- [Your task]:
Answer these questions about the forum thread on low-magic play below:
1. According to the house rules, what is the chance per item that magic items are not compatible?
2. Which spell does one poster say makes things interesting when it is taken out of the game?
3. What did the poster who ran a low-magic 3.5 campaign find really difficult to adapt to a low magic game?
=== Extract to read ===
Why, I'd be happy to elaborate! :) Here's the copy and paste from our house rules:

• Magic items have a unique signature that makes them unstable in close proximity of other magical items. Whenever a magical item "bonds" with a creature already possessing one or more magical items, there is a chance that one or more of the items will have a reaction. There is a 20% per item that the items are not compatible. Due to the magical energy, magical items “bond” in effect to anyone who possesses them. There are several possible outcomes of 2 items bonded to a single creature reacting with each other.

Roll d100
01-20- Item explodes, doing 1d6/2000 gp. value of the item (10’ radius, Reflex save for half) and destroys item.
21-80- Item releases energy harmlessly, making the item non-magical
81-00- Item drains the magic of another item, making that item non-magical
and making it more magical.

Reactions take 1 hour per 1000GP value to react. Spellcasters (SOR and WIZ only) have the ability to sense incompatible items as soon as they are within range of each other. The spellcaster makes a Spellcraft DC=15 check. A spellcaster can make this check every 10 minutes. This requires active participation by the spellcaster. This gives them time to separate the items. Non-spellcasters have no way of sensing incompatibility.
 

Cap levels. Kick the high-level stuff offplane, jack up item creation feats several levels, introduce spell rarity for certain effects. Then you have the option of having continuing high-level adventures with superheroic PCs – in different worlds geared towards high-level adventures.

The high-magicness of 3E is pretty overrated in the first 10 levels, which is why E6 works so well for that sort of game.

There's a bunch of little things you can do, like introduce metals that give sharp weapons a +1 to damage (so, when masterworked, you have a nonmagical +1 weapon), mundane counters to magical spells, things like that.

Taking detect magic out of the game makes things interesting.
 

Ryan Stoughton said:
E6 did it without changing from 3.5e
Uh, that is 'changing from 3.5e.' In a big way.

I mean sure, if that particular radical overhaul suits you or someone else, cool. But that doesn't make it D&D 3.5. 'Cause that it ain't.
 

Aus_Snow said:
Uh, that is 'changing from 3.5e.' In a big way.

I mean sure, if that particular radical overhaul suits you or someone else, cool. But that doesn't make it D&D 3.5. 'Cause that it ain't.
I meant that you know how it works. All the pieces of 3.5e are still there, you just put them together differently. That's different from say True20, where the pieces are different.
 

blargney the second said:
Yeah, not so well past 5th level.
1) CRs get way out of whack, and it's a PITA to balance things.
2) They adventure for 1 minute, then rest to recover hit points. "*yawn* It must be past my bedtime. Oh, look at that! It's 8:01am! Time to sleep!"

Not so good.
-blarg

I noticed the same thing too when I ran a low-magic campaign for 3.5. It's really difficult to adapt modules to a low magic game too.

While I didn't have as much problem with your second premise (my low-magic campaign had more roleplaying than combat), your first premise rings true. In the end it was more work for me, the DM. I had to be careful in my selection of monsters because of immunities. NPCs had to be toned down. It just got old.
=== Information provided ===
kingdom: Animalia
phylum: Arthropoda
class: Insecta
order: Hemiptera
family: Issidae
===
=== Information provided ===
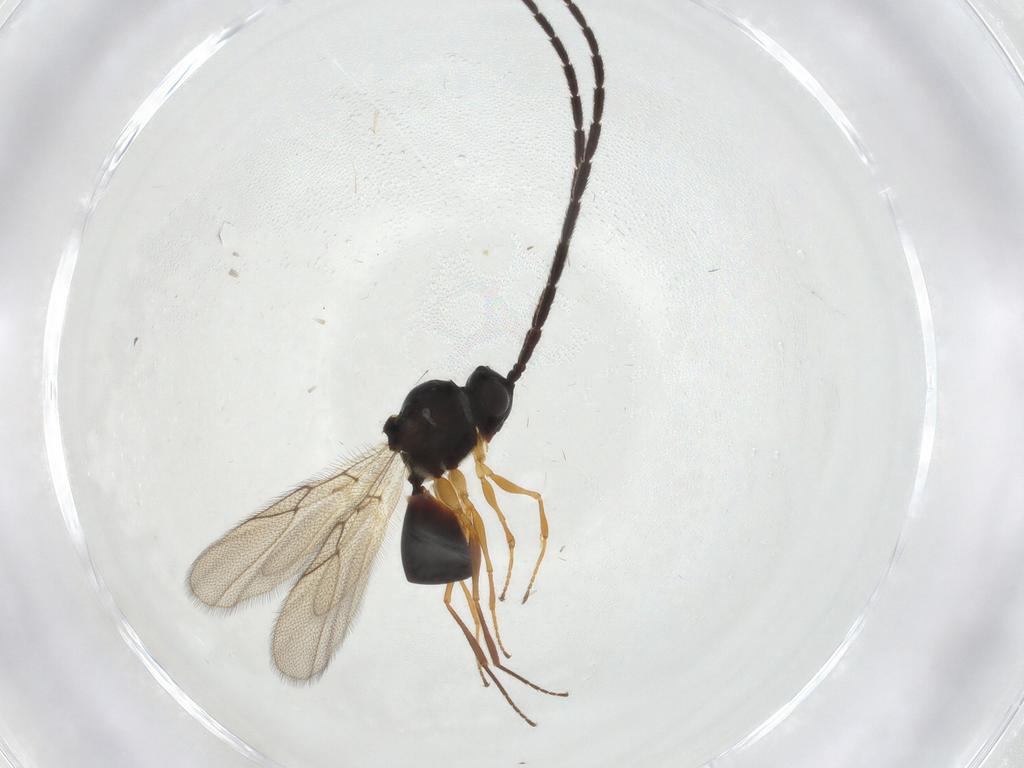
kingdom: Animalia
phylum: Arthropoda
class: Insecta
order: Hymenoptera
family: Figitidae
===
=== Information provided ===
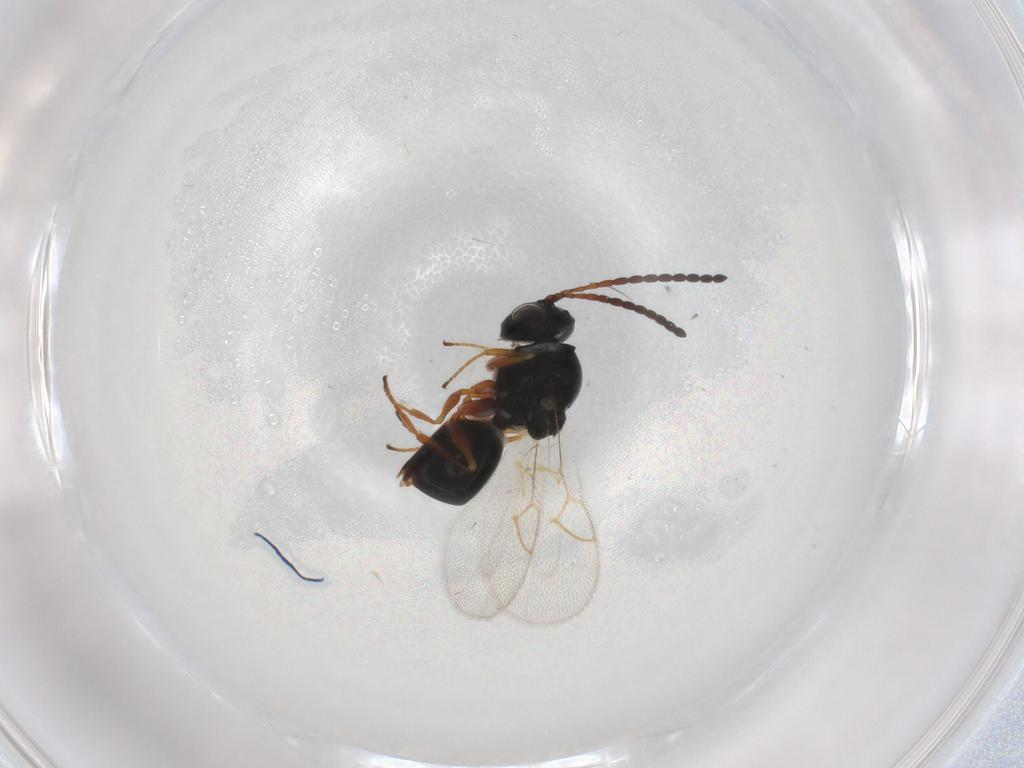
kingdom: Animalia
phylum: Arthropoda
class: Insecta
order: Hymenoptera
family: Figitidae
===
- [The solution]:
1. 20%
2. Detect magic
3. Modules